I have not yet gone all the way back to how this all begun. What I know is that organisms below the category of earthlings are all naturally territorial. There are ample amounts of earthling research that prove that and my own observations conclude that territorial boundaries are part of the definition of species, i.e., habitats and environments not only determine the nature of the species, they are defined by where they live.

Best I can describe this is by the laws of physics on heat transfer. Temperature differences are what drives the movement of energy and, in some cases, the way matter moves. Energy that is manifested by the presence of heat flows from hot to cold. Earthlings move from habitats that are no longer habitable or difficult to live in to places that are more conducive to a better existence. I observe that earthlings, territories notwithstanding, always want to move from a bad habitat to a better one. The reverse - that of earthlings moving from well habituated environments to gravely habitable ones - was never observed then and certainly impossible to infer now. I can't express this any other way or with better eloquence.  Perhaps, someone will someday.

Now, the mirror - whether it is the still waters in a pond, a shiny flat metal surface in the old days or a real mirror late in the earthling's development - became the first tool for self awareness and connection to others. Once they became aware of who they were and with whom they can relate, or more accurately with whom they are related, earthlings' behavior is revealed in a manner we may not completely understand. They see their reflection but often have difficulty reflecting the woes and affliction of others. The fascination with solo selfies are horrible indicators of self-absorption. I am not here to offer conclusions or solutions to the current situation or judgments regarding the wall. All I know is that walls - physical walls - in the past  did not work as intended for a sustained amount of time.
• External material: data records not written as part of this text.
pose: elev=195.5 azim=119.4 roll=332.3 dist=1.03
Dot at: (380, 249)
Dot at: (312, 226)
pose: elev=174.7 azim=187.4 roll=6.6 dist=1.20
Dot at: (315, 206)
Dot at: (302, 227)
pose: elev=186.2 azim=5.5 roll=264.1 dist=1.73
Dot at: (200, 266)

What I do further know is that often in the past, walls did not play a part in the defense or collapse of civilizations; many of which have come and gone within the last 5,000 years or so.  The period is a mere blink of an eye but it was always from within that earthling's civilizations were destroyed. The Great Wall of China still stands today. The first dynasty, the Qin dynasty, that begun building it collapsed as did a handful of other dynasties that followed. Today's wall is the remnant of the Ming dynasty, the last one to improve on it. Hordes of conquerors came and went despite the wall. The Ming dynasty is gone except in the history books but the Wall is still there. The wall itself is a mirror to earthling's frailty.

I will continue to monitor and report this latest of many episodes in earth's history about wall buildings".
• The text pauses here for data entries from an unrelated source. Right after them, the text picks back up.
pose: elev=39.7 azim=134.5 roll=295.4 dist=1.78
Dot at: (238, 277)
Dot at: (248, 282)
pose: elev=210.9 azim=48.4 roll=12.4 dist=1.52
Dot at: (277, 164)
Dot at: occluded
So, Seguey has its thoughts expressed. Still, it has much to learn. It was right about comparing the flow of people to the movement of energy. In its own extraterrestrial way, it stumbled upon a couple of nuggets of truth. First, walls did not have the sustained deterrence that their builders or proponents had hoped for. Second, those that built walls were destroyed from within.  The collapse of society within any wall is what caused the walls to be breached. 

Moral decline, social decay from all kinds of reasons, broken homes and the decline in family values and the lowering of social and educational standards were the hardest blows ever to land at the gut of any country. From within. The fall of any empire was almost always self-inflected. What appears in history books can be deceiving. All empires from the Greek to the Roman to the Mayan to the Spanish and British empires are filled with stories of decline. The emergence of successive empires and their ultimate tales of defeat, if looked at more closely, always begun with people gathering up strength and energy sustained from within and then they all failed when their societies failed, also from within. Only then did another succeeding empires came to invade. The cycle always presented that picture.